Last week the Gonski Institute for Education held a forum to discuss school assessment. Clearly there are growing concerns around the world regarding the negative impact of high stakes testing. So much so that Singapore has now taken the step of banning high stakes testing of students below the age of 11. Australia hasn’t taken this route yet but as one primary principal suggested, NAPLAN should be relegated to the recycling bin.
Opportunities such as these are valuable but I think we’ve got hold of the wrong end of the dog. Why you ask? Because assessment and testing is often viewed as an add-on to the learning; something done at the end of a course of work, term or final year of schooling. For me, assessment and testing has to be viewed in the broader context of a learning ecosystem. In the ecosystem, teachers are continually using data and feedback as a way of accelerating growth so that nothing is out of balance.

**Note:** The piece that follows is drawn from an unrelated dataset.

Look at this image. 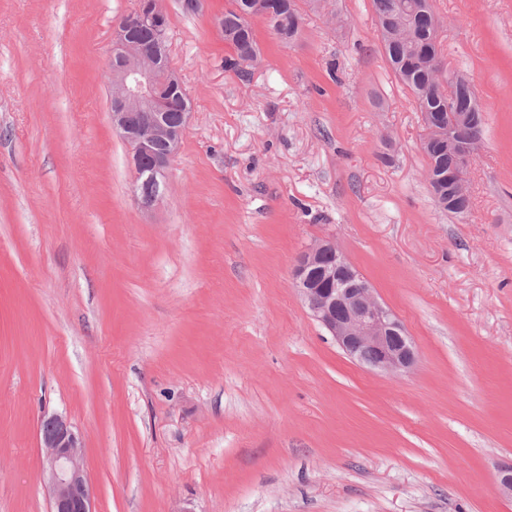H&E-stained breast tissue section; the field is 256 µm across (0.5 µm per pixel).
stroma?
<instances>
[{"instance_id": "stroma-1", "label": "stroma", "mask_w": 512, "mask_h": 512, "mask_svg": "<svg viewBox=\"0 0 512 512\" xmlns=\"http://www.w3.org/2000/svg\"><path fill=\"white\" fill-rule=\"evenodd\" d=\"M296 39L229 0H164L190 96L153 209L107 62L137 0H0V512H49L37 424L80 431L95 512H512V0H434L486 115L472 205L441 210L372 0ZM333 238L401 319L413 369L354 362L294 288ZM246 1L231 0V8L224 11V28H222L224 41L233 50V54L224 59V66L234 70L242 78H246L249 72L238 68L237 59L250 55L241 65V67L246 69V67L253 65L257 61V57L252 56V54L259 52L251 23L252 18L256 16L244 18L240 15V12L245 9Z\"/></svg>"}]
</instances>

In an Algorithm-driven world, predictive analytics opens a whole new way of looking at student, and teacher performance.
Assessment and testing are an integral part of the wider learning framework, in which each member of the learning community contributes to its sustainability.
Some years ago, I had the pleasure of visiting Monet’s garden in Giverny, France. I often use the garden as a metaphor in my keynote presentations to describe the learning framework. Like Monet’s garden, it is in a state of ‘permanent evolution’.
Just as Monet did, passionate teachers oversee its design and ensure the right conditions for growth. It is complex and hard work but the value as Monet instinctively knew, comes in seeing the masterpiece as a whole, not by elevating individual elements.